Kenanga Research & Investment

Gas Malaysia - Improved Margin Led 1HFY24 Growth

kiasutrader
Publish date: Wed, 28 Aug 2024, 11:31 AM

GASMSIA’s 1HFY24 results topped forecasts due to higher-than- expected margin spread which was partly due to better ASP that pushed retail margin higher. Having said that, we keep our sales growth assumption (+4%/+3% in FY24/FY25) while margin spread is set to reduce for client’s contract extension due this year-end. We raise FY24F earnings by 8% and TP to RM3.61 (from RM3.59). It remains a MARKET PERFORM for its attractive dividend yield of >6%.
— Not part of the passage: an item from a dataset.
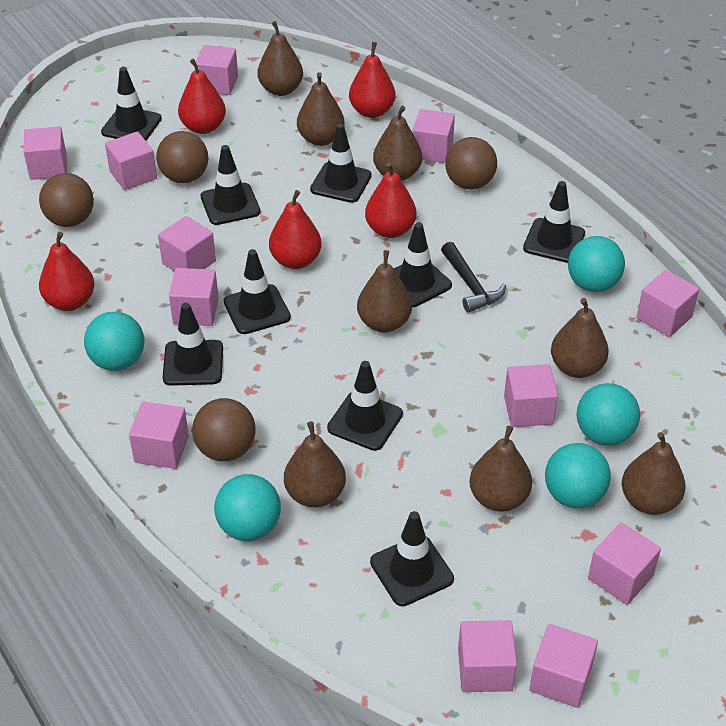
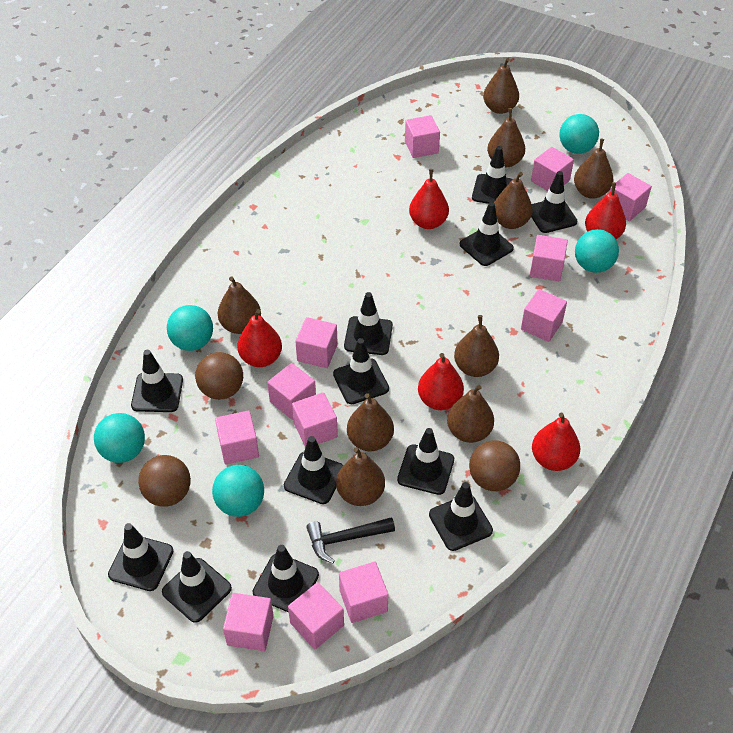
black traffic cone: [101,67,162,141] [163,303,223,386] [201,145,261,225] [224,249,291,334] [310,123,372,203] [327,361,403,451] [370,511,454,606] [394,222,452,307] [523,181,585,263] = 9 -> [108,523,173,591] [131,350,183,412] [162,551,232,623] [253,545,319,613] [284,436,344,504] [333,338,389,404] [344,292,393,355] [397,428,454,495] [429,482,493,551] [460,202,514,266] [472,146,512,204] [531,171,578,233] = 12
brown ball: [39,173,94,227] [156,131,208,183] [192,398,256,461] [445,137,497,190] = 4 -> [138,455,191,507] [195,352,243,400] [469,440,520,491] = 3
brown pear: [257,21,303,96] [284,421,346,507] [297,72,344,146] [357,250,412,333] [373,106,422,181] [469,426,532,512] [551,298,609,378] [622,432,685,515] = 8 -> [218,276,261,334] [336,447,385,506] [347,393,394,451] [447,385,494,443] [454,315,499,377] [483,58,519,114] [487,108,525,167] [494,172,533,229] [574,139,614,198] = 9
1HFY24 results above. GASMSIA’s 1HFY24 results beat expectations with core profit of RM212.3m making up 58%/56% of house/street’s full-year forecast. The key variance against our forecast came from higher-than-expected margin spread, partly due to a better Malaysia Reference Price (MRP) which led to improved retail margin. It declared a 1st interim NDPS of 6.31 sen (ex-date: 04 Oct; payment date: 25 Oct) in 2QFY24, against 5.72 sen paid in 2QFY23.

YoY. Despite revenue falling 14% to RM3.86b, its 1HFY24 core profit grew 10% to RM212.3m. This was due to gain in operating scale on a higher sales volume (+6%). The decline in topline was largely due to the contraction in MRP which fell 18% to RM43.71/mmbtu from RM53.16/mmbtu previously.

QoQ. Its 2QFY24 core profit rose 8% to RM110.1m, in tandem with a 6% jump in revenue as MRP grew 11% to RM45.90/mmbtu while gas sales volume remained flattish at 38.45m GJ.

Forecasts. We raise our FY24 net profit forecasts by 8%, as we increase EBITDA margin to 8.0% from 7.5% previously but maintain FY25 and long-term EBITDA margin at 7.5%. We also maintained our FY24-FY25 sales volume growth assumption unchanged at 4%/3% and long-term growth rate of 2%.

Valuations. Post earnings revision, we upgraded our DCF-derived TP slightly to RM3.61 (from RM3.59 previously) which is based on unchanged WACC of 6.5% and a TG of 2%. There is no adjustment to our TP based on ESG given a 3-star rating as appraised by use (see Page 5).

Investment case. We like GASMSIA for its: (i) strong market position, being a key natural gas retailer in Malaysia, (ii) strong earnings visibility underpinned by its ability to retain customers, typically via 3-year contract, and (iii) strong free cash flow generation, anchoring a dividend yield of >6%. However, its valuations are fair at the current level.Maintain MARKET PERFORM.

Risks to our recommendation include: (i) regulatory risk, (ii) volatility in margin spread of non-regulated business, and (ii) economic slowdown hurting demand for gas.